Jean-Luc Godard’s perennially cool Band Of Outsiders returns to theaters
Thinly plotted, indifferently paced, often distracted, filmed against white walls or through drizzle on drab sidewalks, Jean-Luc Godard’s 1964 film Band Of Outsiders is a movie held together by attitude; its title has long since become a byword for all things timelessly and effortlessly hip and offbeat. Perhaps its importance in the iconography of movie cool has come to overshadow how sad it is, its free-spirited strokes—the famous sprint through the Louvre, the much imitated café dance sequence—made meaningful by its air of dejection. A flop in its original run, Band Of Outsiders—which is being released in a new restoration—has come to be regarded as one of Godard’s most accessible films. But behind its substantial charm and light touch is a movie that’s more morbid, alienated, and personal than it lets on.

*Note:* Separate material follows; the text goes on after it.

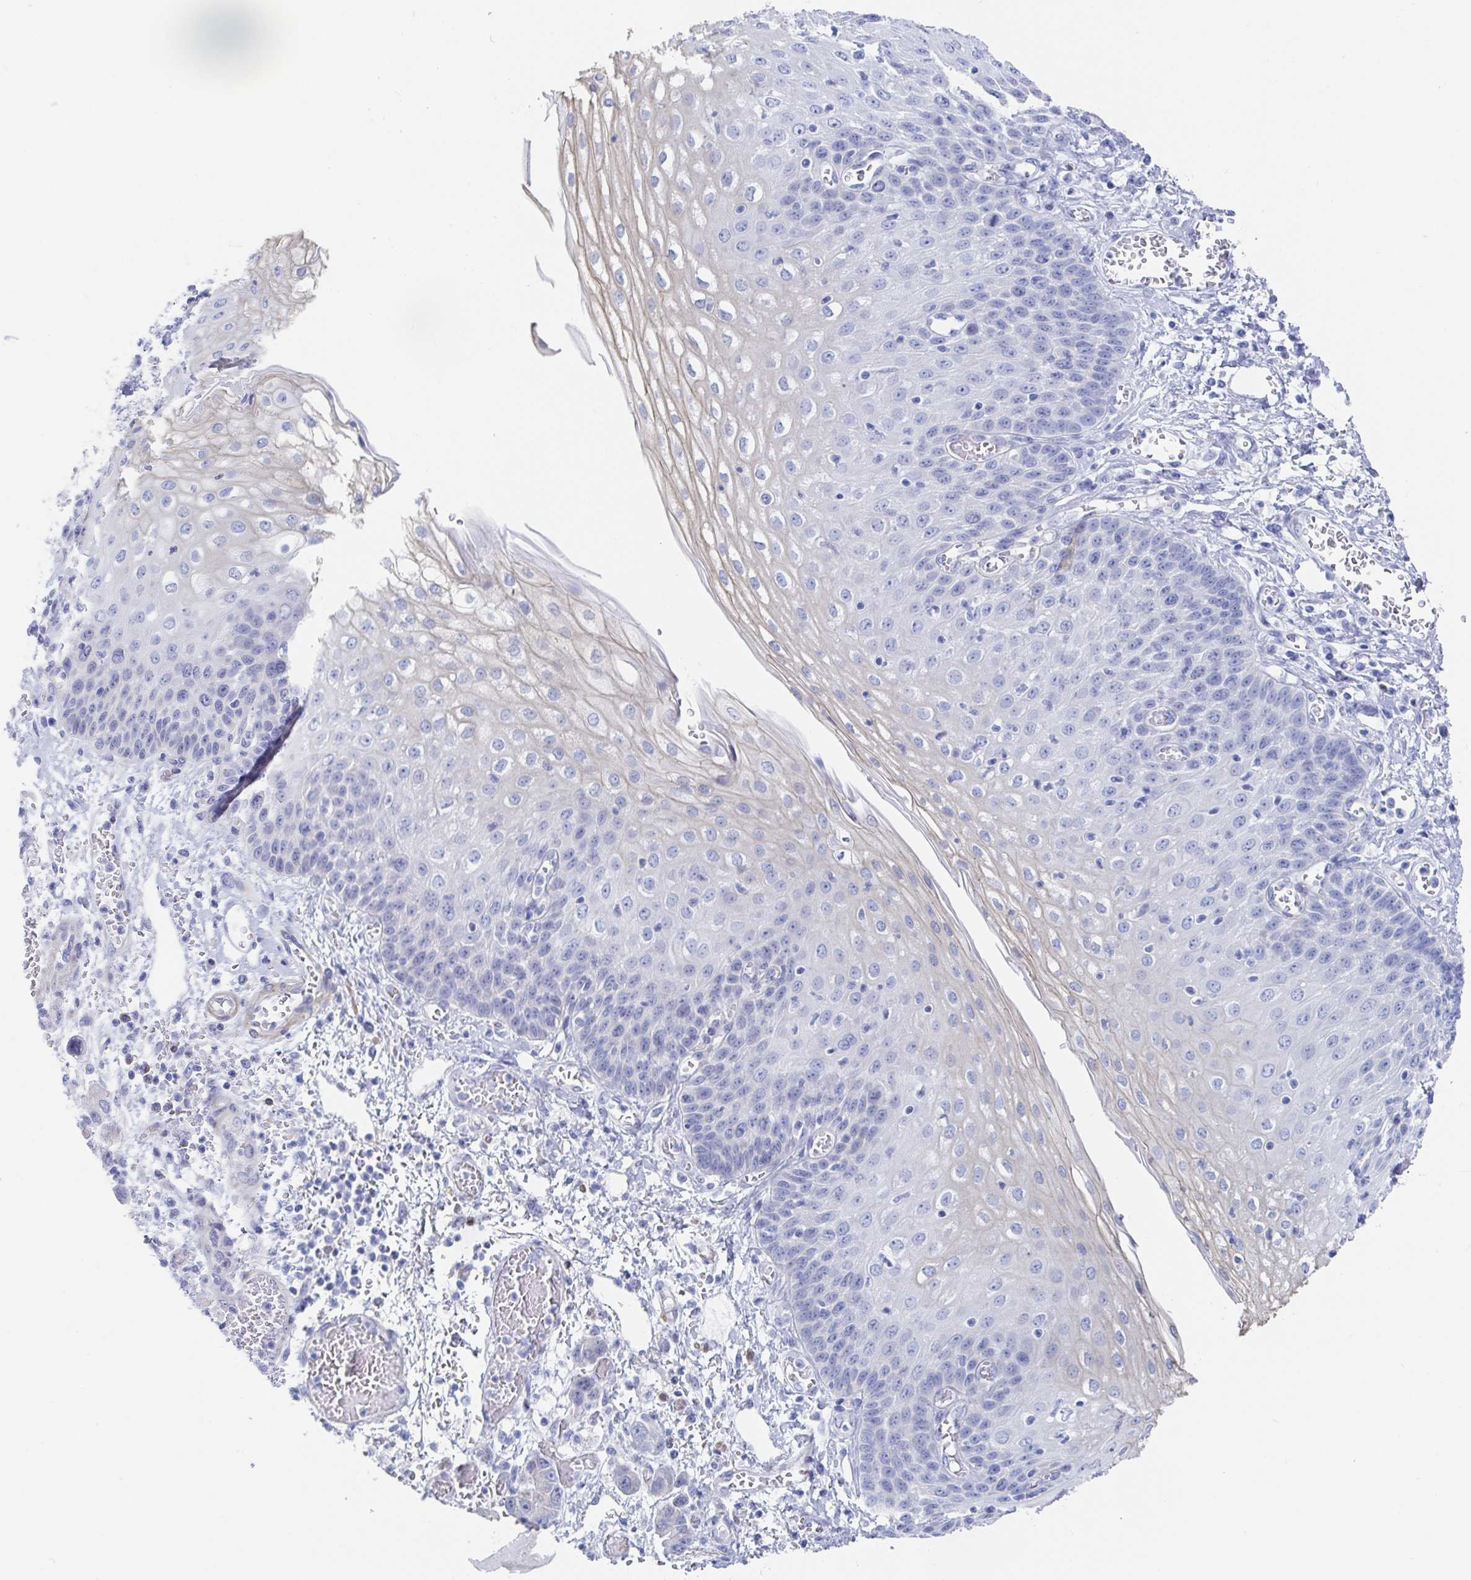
{"staining": {"intensity": "weak", "quantity": "<25%", "location": "cytoplasmic/membranous"}, "tissue": "esophagus", "cell_type": "Squamous epithelial cells", "image_type": "normal", "snomed": [{"axis": "morphology", "description": "Normal tissue, NOS"}, {"axis": "morphology", "description": "Adenocarcinoma, NOS"}, {"axis": "topography", "description": "Esophagus"}], "caption": "IHC photomicrograph of benign human esophagus stained for a protein (brown), which demonstrates no staining in squamous epithelial cells.", "gene": "PACSIN1", "patient": {"sex": "male", "age": 81}}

It’s a story Godard would tell over and over throughout the 1960s, with different subtexts: young men who think only in quotations; young women with conflicted feelings; tragic consequences. Aspiring criminals Arthur (Claude Brasseur) and Franz (Sami Frey) find a doe-eyed accomplice in Odile (Anna Karina, then the director’s wife and muse), whose aunt has supposedly stashed a fortune in her house. The viewer almost expects them to never go through with the robbery; nursing competing crushes on Odile, the men seem to be more comfortable in their imaginations than in the real world. They drive recklessly and aimlessly in a Simca convertible with the top pulled down, noir wannabes in an environment of uninspiring late-winter gray. Thanks to cinematographer Raoul Coutard’s superb black-and-white camerawork, Paris looks cold and empty, as though it were a resort town closed for the season.
Band Of Outsiders contains some of the medium’s most sublime images of the anything-goes possibility of youth, but it also captures the hopelessness and loneliness of being young with nothing to do. Whether they’re planning a crime or performing an impromptu dance routine, the trio is mostly motivated by boredom, and everything carries a tinge of personal darkness; after all, these are men named after writers who died young (Franz Kafka, Arthur Rimbaud), trying to seduce a young woman played by the director’s wife—who attempted suicide during pre-production, and came to the set straight from the hospital—and named after his mother, who had died in an accident a decade earlier. Artistic failure, death, and ruined relationships are heavy themes to smuggle into a deconstructed caper comedy that was supposed to be Godard’s most commercial project since his groundbreaking debut, Breathless.
With Godard as its omniscient voice-over narrator, Band Of Outsiders creates an unusual intimacy between director and audience; he often sounds as though he were leaning in on the viewer from behind in a screening room. In other words, it seems deeply personal, even if the audience doesn’t know why. And yet it leaves an overwhelming impression of pure creative brio. Countless films have tried to copy its mix of deep-seated melancholy and unpredictable wit, though none have equaled it, in part because it requires tremendous talent and a near-pathological disregard for expectations and conventions. It’s fun and disruptive in ways that are totally unique to filmmaking; the sense of play seeps into everything from the credits (including one of film history’s best title cards) and the sound design to the jolting changes in tone. For a movie that’s so moody and morose, it sure feels fresh.